Member of Parliament for Narayanganj-1
- In office 1986–1990
- Succeeded by: Abdul Matin Chowdhury

Personal details
- Died: 13 June 2020 (Age 67-71) United Hospital, Dhaka
- Party: Jatiya Party
- Children: One son, two daughters

= Sultan Uddin Bhuiyan =

Bangladeshi politician (1951–2020)

Sultan Uddin Bhuiyan (died 13 June 2020) was a politician from the Narayanganj District of Bangladesh and an elected a member of parliament from Narayanganj-1.

== Early life ==
He is the fourth son of industrialist Gul Baksh Bhuiyan.

== Career ==
Bhuiyan was the leader of the Chhatra League at the beginning of his political life.
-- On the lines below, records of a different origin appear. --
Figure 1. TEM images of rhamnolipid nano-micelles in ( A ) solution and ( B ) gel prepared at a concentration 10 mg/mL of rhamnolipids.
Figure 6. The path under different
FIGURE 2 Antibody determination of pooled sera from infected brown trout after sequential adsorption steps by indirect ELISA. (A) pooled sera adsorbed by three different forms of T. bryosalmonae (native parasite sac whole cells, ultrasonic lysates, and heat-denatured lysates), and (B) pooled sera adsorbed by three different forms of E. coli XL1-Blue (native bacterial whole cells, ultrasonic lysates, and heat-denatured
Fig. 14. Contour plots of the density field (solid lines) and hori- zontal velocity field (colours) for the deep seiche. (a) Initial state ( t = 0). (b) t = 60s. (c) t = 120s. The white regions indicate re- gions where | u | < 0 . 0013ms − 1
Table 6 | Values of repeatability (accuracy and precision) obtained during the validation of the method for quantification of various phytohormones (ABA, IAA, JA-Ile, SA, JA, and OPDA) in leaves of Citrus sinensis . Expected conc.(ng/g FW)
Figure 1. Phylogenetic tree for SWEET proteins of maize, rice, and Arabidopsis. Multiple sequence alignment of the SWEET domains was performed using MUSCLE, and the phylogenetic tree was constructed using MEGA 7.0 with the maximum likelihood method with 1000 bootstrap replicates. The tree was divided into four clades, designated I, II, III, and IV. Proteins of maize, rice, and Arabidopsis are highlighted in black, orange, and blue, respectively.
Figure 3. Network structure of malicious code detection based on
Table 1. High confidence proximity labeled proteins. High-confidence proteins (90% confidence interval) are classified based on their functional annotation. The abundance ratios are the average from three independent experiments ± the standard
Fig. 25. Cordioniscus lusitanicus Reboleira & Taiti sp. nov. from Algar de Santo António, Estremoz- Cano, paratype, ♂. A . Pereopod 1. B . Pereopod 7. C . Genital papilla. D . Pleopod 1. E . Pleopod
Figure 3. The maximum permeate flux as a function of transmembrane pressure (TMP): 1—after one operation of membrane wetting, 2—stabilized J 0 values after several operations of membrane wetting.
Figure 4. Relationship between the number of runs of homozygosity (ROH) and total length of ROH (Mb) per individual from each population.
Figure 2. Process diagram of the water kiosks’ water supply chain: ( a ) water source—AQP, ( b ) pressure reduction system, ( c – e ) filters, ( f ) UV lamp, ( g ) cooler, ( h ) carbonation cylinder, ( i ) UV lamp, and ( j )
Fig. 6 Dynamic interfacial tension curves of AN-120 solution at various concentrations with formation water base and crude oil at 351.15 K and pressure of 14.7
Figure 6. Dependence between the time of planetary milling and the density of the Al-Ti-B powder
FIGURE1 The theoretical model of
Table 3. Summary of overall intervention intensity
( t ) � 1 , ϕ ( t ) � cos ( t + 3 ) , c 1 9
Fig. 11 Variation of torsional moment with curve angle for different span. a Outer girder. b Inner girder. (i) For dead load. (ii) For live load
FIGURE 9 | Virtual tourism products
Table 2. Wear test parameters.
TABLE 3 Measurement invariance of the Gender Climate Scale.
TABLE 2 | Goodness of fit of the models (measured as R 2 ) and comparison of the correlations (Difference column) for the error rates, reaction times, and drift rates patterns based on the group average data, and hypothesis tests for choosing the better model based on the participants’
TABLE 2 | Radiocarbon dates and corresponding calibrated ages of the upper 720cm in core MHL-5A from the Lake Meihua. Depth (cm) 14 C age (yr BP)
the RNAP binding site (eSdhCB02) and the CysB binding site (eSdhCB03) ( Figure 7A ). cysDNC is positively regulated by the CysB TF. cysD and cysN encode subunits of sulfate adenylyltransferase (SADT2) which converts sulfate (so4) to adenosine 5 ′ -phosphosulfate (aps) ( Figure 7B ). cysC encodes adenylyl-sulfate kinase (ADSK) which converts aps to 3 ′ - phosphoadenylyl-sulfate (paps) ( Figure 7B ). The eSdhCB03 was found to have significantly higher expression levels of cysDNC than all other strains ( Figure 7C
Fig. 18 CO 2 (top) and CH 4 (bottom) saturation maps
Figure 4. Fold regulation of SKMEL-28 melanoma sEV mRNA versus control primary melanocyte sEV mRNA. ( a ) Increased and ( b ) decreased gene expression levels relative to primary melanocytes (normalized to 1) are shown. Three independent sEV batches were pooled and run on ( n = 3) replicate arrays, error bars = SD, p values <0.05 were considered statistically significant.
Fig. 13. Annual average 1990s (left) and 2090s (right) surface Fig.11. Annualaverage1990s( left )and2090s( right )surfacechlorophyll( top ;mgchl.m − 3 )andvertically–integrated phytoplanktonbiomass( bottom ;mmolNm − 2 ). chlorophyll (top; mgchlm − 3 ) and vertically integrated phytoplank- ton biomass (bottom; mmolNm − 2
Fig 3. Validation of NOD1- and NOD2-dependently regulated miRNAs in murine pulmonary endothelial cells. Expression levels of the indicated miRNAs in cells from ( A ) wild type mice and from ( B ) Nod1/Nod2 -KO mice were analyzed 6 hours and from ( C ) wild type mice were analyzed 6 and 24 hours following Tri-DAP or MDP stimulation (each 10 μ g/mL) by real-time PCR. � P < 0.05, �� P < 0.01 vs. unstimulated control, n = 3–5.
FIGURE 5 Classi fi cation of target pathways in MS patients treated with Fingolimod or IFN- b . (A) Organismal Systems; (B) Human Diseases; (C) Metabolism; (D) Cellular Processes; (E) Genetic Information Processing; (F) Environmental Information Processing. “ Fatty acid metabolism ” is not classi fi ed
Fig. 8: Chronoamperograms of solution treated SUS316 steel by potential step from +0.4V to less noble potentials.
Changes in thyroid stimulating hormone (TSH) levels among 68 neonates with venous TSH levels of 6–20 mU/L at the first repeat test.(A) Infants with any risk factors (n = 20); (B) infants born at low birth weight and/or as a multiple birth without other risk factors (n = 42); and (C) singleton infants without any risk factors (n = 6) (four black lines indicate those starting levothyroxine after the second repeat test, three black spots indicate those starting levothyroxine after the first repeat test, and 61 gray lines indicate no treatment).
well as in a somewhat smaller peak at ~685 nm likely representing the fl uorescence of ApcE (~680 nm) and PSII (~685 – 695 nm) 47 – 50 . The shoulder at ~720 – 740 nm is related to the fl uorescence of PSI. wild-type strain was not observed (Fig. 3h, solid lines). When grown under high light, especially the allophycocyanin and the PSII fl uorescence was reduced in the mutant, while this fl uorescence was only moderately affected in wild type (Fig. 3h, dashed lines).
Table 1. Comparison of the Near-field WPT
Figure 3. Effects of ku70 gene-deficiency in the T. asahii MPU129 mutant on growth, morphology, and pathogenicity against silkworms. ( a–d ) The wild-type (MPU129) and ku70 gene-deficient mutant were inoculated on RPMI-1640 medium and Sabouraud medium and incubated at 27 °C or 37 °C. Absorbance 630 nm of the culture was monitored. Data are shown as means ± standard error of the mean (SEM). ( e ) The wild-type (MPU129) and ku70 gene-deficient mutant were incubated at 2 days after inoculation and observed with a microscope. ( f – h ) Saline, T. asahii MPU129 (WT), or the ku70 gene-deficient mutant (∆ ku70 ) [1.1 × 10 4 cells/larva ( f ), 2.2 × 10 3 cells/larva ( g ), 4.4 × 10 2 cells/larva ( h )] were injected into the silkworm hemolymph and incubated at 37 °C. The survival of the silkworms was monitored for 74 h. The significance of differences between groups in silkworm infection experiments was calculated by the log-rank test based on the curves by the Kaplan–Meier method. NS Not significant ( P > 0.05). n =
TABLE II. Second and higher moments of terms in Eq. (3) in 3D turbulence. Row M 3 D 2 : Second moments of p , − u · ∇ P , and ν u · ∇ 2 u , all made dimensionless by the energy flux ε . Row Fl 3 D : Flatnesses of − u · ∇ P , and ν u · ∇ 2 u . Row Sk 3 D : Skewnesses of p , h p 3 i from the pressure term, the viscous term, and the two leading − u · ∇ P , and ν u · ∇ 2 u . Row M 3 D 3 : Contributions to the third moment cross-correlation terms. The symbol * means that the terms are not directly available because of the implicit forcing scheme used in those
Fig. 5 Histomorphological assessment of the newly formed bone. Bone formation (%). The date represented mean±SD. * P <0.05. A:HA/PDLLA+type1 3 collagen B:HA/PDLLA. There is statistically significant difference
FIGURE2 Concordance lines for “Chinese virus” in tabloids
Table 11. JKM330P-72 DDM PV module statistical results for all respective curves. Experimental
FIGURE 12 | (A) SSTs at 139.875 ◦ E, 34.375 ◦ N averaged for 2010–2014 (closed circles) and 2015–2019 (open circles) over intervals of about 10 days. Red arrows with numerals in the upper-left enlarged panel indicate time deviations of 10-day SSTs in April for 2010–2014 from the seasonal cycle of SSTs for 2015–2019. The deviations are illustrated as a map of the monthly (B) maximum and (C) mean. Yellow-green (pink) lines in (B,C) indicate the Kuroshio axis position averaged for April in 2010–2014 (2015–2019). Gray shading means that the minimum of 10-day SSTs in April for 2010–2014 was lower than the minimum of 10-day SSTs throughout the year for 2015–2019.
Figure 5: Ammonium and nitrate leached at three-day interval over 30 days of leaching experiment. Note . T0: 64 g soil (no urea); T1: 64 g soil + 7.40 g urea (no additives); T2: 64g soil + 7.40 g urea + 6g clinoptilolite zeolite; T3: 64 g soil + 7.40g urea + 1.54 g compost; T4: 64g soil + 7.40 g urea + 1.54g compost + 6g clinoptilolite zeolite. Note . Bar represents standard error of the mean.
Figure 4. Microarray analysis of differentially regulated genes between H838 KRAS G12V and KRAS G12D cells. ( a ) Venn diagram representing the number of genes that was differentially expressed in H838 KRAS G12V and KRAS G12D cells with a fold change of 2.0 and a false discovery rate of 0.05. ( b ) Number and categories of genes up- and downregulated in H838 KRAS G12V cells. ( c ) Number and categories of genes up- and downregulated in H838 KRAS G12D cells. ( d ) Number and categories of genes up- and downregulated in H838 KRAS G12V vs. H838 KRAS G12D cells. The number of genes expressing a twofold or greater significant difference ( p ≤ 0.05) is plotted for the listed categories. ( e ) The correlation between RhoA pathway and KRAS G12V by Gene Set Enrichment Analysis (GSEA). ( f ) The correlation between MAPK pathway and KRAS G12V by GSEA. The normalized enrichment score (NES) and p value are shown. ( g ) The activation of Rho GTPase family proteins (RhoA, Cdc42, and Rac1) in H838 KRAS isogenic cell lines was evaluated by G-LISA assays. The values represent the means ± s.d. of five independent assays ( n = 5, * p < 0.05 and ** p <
He was elected to parliament from Narayanganj-1 as a Jatiya Party candidate in the 1986 and 1988 Bangladeshi general elections.

Bhuiyan was president of the Bangladesh Yarn Merchant Association, president of the Narayanganj Chamber of Commerce and Industries, and president of the Narayanganj Club Ltd.

== Death ==
Sultan Uddin Bhuiyan died on 13 June 2020 while undergoing treatment at United Hospital, Dhaka.